Optimizing Cycle Times for Efficiency
00:35:38
John S
Um, And so it's easy in my experience to get overwhelmed by like, oh my gosh, where do we start? There's so many things we could do. And it's kind of like, nope, just boil it down. And so you pick you know you pick the biggest bottleneck and for us that's steel fixture plates just simply because the cycle time is significantly longer than aluminum.
00:35:56
John S
And you look at the file, then you look at what's the longest cam, you know and know is it has roughing the edges, is it decking, is a drilling, is it tapping?
00:36:06
John S
Um, and then you just start to look at, Hey, what can we do there? And, um, I started this conversation with Caleb who runs most of those plates and he started to sell sheet tracking, you know, okay, let's pick the five longest cycle times. Let's look at what we can improve.
00:36:21
John S
Is it that we just left meat on the bone or is it worth, um, is it worth sacrificing some tool life because we want to run it little faster, a little hotter?
00:36:30
John S
Um, don't really want to compromise tool reliability, but, um you know, maybe worth, it's kind of weird to think about, but maybe worth blowing through a $20 end mill to get through has faster every time, every plate, figure out a way to get those tools swapped out quickly, sister tooling and the right kind of holder.
00:36:47
John S
um But most importantly is just recognizing it, that we're addressing it. It's like, Hey, how can we shave some cycle time off this product?
00:36:55
johngrimsmo
is It's an awareness. I noticed that too, because on our RASC and now our Fjell, every handle is surfaced, like 3D contour surfaced, which but for some patterns could take over an hour just to surface two handles.
00:37:10
johngrimsmo
in the past. um So then I would spend some good time re-strategizing and for running five, six knives a day and an hour each just to surface the handle. It's taking six hours a day.
00:37:21
johngrimsmo
If I can cut that down in half or something, i'm saving hours a day.
00:37:24
johngrimsmo
I can make another knife or two. like Um, so I, did and I played with the speeds and feeds, the SFM specifically jack that up. I think I'm roughing at 600 SFM and titanium, um, which is like a lot, but I'm not cutting very deep and I'm using an eight flute Zadaro ball mill.
00:37:43
John S
That's crazy. It's crazy.
00:37:43
johngrimsmo
Talked about this before, quarter inch eight flute ball mill.
00:37:46
johngrimsmo
Um, and it, it just rips it and it, I get thousands of minutes of tool life out of it and it just works.

_Data extract_:
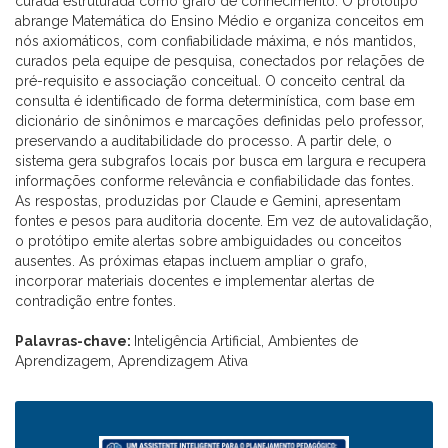
curada estruturada como grafo de conhecimento. O protótipo
abrange Matemática do Ensino Médio e organiza conceitos em
nós axiomáticos, com confiabilidade máxima, e nós mantidos,
curados pela equipe de pesquisa, conectados por relações de
pré-requisito e associação conceitual. O conceito central da
consulta é identificado de forma determinística, com base em
dicionário de sinônimos e marcações definidas pelo professor,
preservando a auditabilidade do processo. A partir dele, o
sistema gera subgrafos locais por busca em largura e recupera
informações conforme relevância e confiabilidade das fontes.
As respostas, produzidas por Claude e Gemini, apresentam
fontes e pesos para auditoria docente. Em vez de autovalidação,
o protótipo emite alertas sobre ambiguidades ou conceitos
ausentes. As próximas etapas incluem ampliar o grafo,
incorporar materiais docentes e implementar alertas de
contradição entre fontes.
Palavras-chave:
Inteligência Artificial, Ambientes de
Aprendizagem, Aprendizagem Ativa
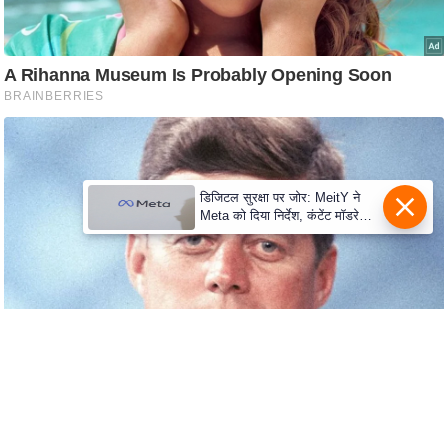
c
y
G
r
i
e
v
a
डिजिटल सुरक्षा पर जोर: MeitY ने
n
Meta को दिया निर्देश, कंटेंट मॉडरेशन
मजबूत करे
c
e
R
e
d
r
e
s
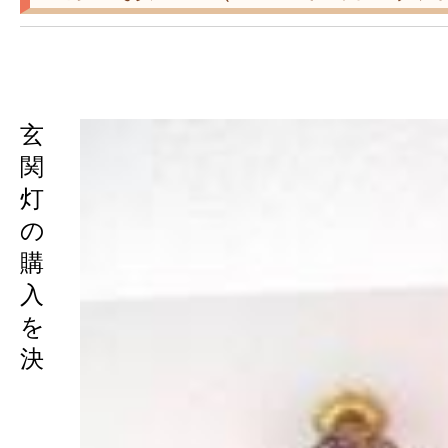
玄
関
灯
の
購
入
を
決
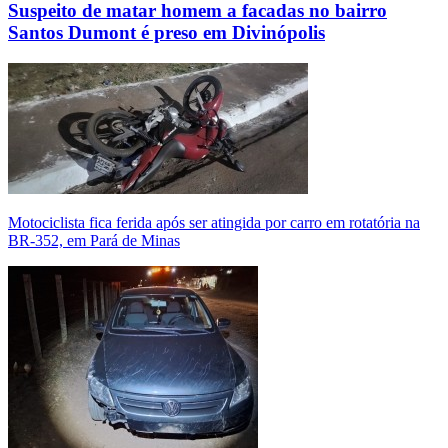
Suspeito de matar homem a facadas no bairro
Santos Dumont é preso em Divinópolis
Motociclista fica ferida após ser atingida por carro em rotatória na
BR-352, em Pará de Minas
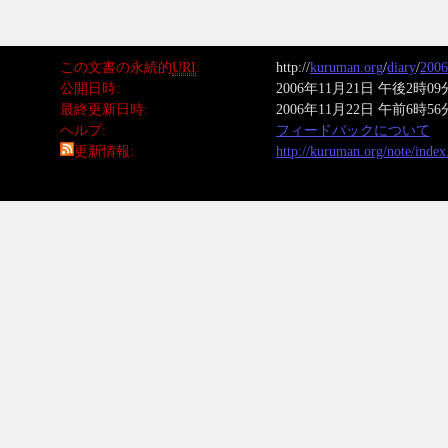
この文書の永続的
URI
http://
kuruman.org
/
diary
/
2006
公開日時
2006年11月21日 午後2時09
最終更新日時
2006年11月22日 午前6時56
ヘルプ
フィードバックについて
更新情報
http://kuruman.org/note/inde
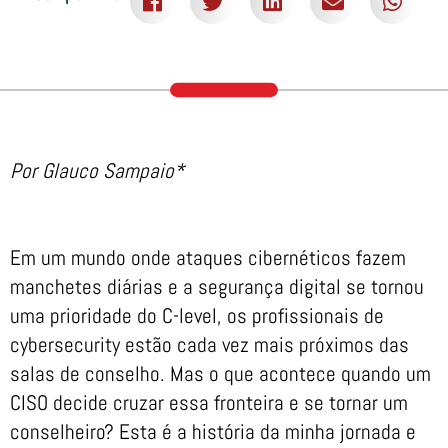
Por Glauco Sampaio*
Em um mundo onde ataques cibernéticos fazem
manchetes diárias e a segurança digital se tornou
uma prioridade do C-level, os profissionais de
cybersecurity estão cada vez mais próximos das
salas de conselho. Mas o que acontece quando um
CISO decide cruzar essa fronteira e se tornar um
conselheiro? Esta é a história da minha jornada e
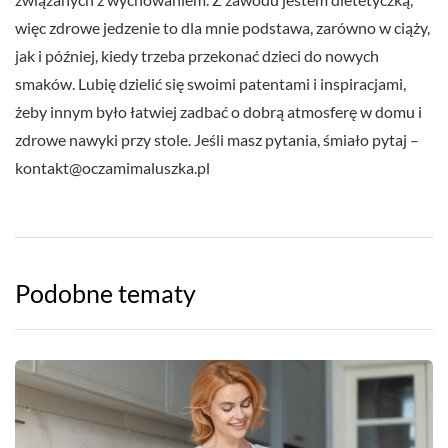
więc zdrowe jedzenie to dla mnie podstawa, zarówno w ciąży,
jak i później, kiedy trzeba przekonać dzieci do nowych
smaków. Lubię dzielić się swoimi patentami i inspiracjami,
żeby innym było łatwiej zadbać o dobrą atmosferę w domu i
zdrowe nawyki przy stole. Jeśli masz pytania, śmiało pytaj –
kontakt@oczamimaluszka.pl
Podobne tematy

_Task list_:
**A)** From the transcript, list the operations John S names when he asks what the longest cam is.
**B)** Convert the listing into a Markdown table with the columns Num and Line. Start at the beginning of the listing and stop after the line containing "curados pela equipe". Include that line, skip blank lines, and leave out the pictures.

_Task solutions_:
**A)**
- Roughing the edges
- Decking
- Drilling
- Tapping

**B)**
| Num | Line |
|---|---|
| 1 | curada estruturada como grafo de conhecimento. O protótipo |
| 2 | abrange Matemática do Ensino Médio e organiza conceitos em |
| 3 | nós axiomáticos, com confiabilidade máxima, e nós mantidos, |
| 4 | curados pela equipe de pesquisa, conectados por relações de |